**EXERCISE REQUIREMENTS**
Nothing other than the lines from the one containing "display: inline-block;" through the close of the entries below should be printed, each exactly.

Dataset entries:
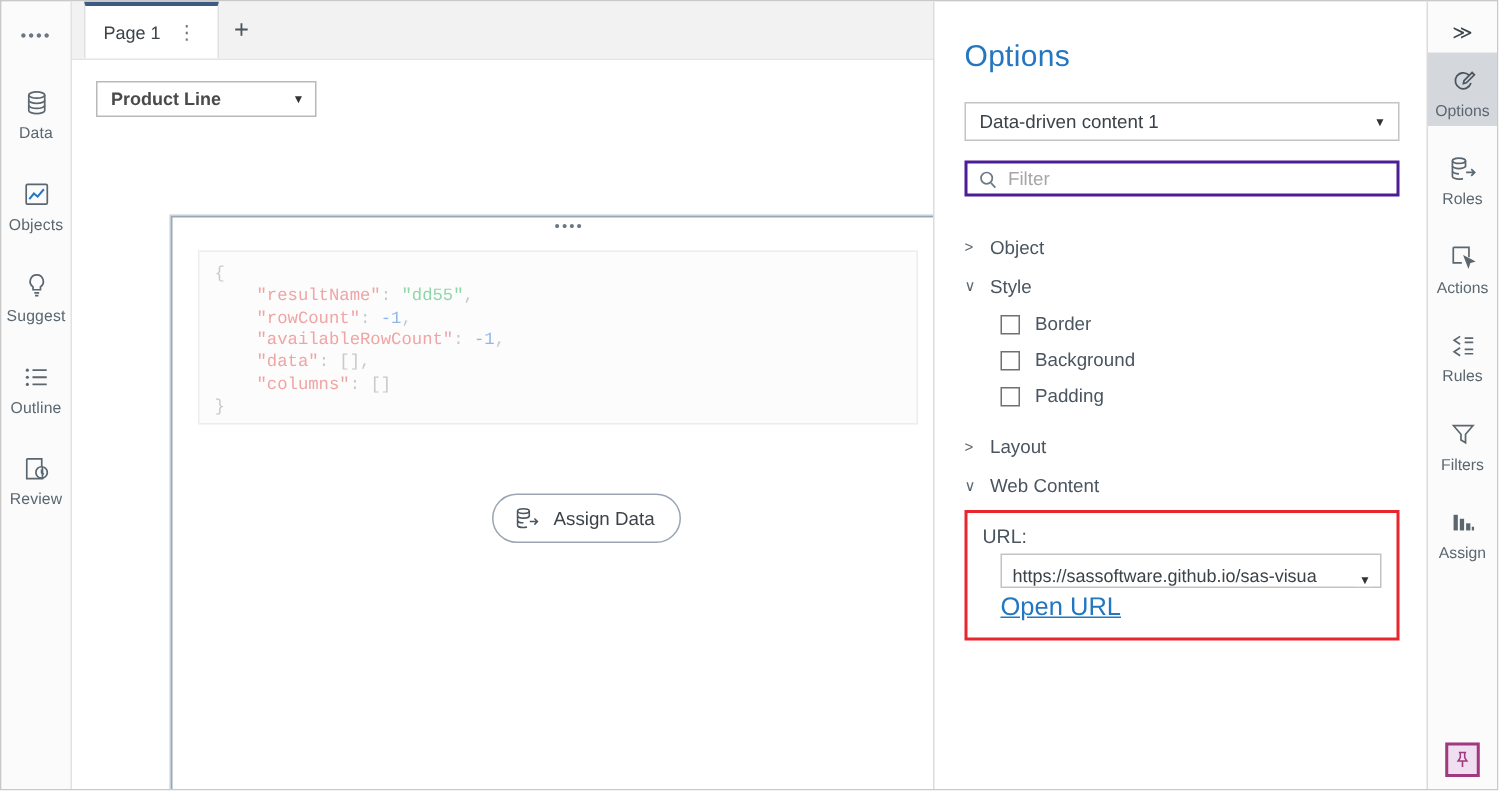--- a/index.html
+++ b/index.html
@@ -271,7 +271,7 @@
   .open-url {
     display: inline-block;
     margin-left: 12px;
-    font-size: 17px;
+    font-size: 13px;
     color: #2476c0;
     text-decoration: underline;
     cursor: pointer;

**SOLVED EXERCISE**
     display: inline-block;
     margin-left: 12px;
-    font-size: 17px;
+    font-size: 13px;
     color: #2476c0;
     text-decoration: underline;
     cursor: pointer;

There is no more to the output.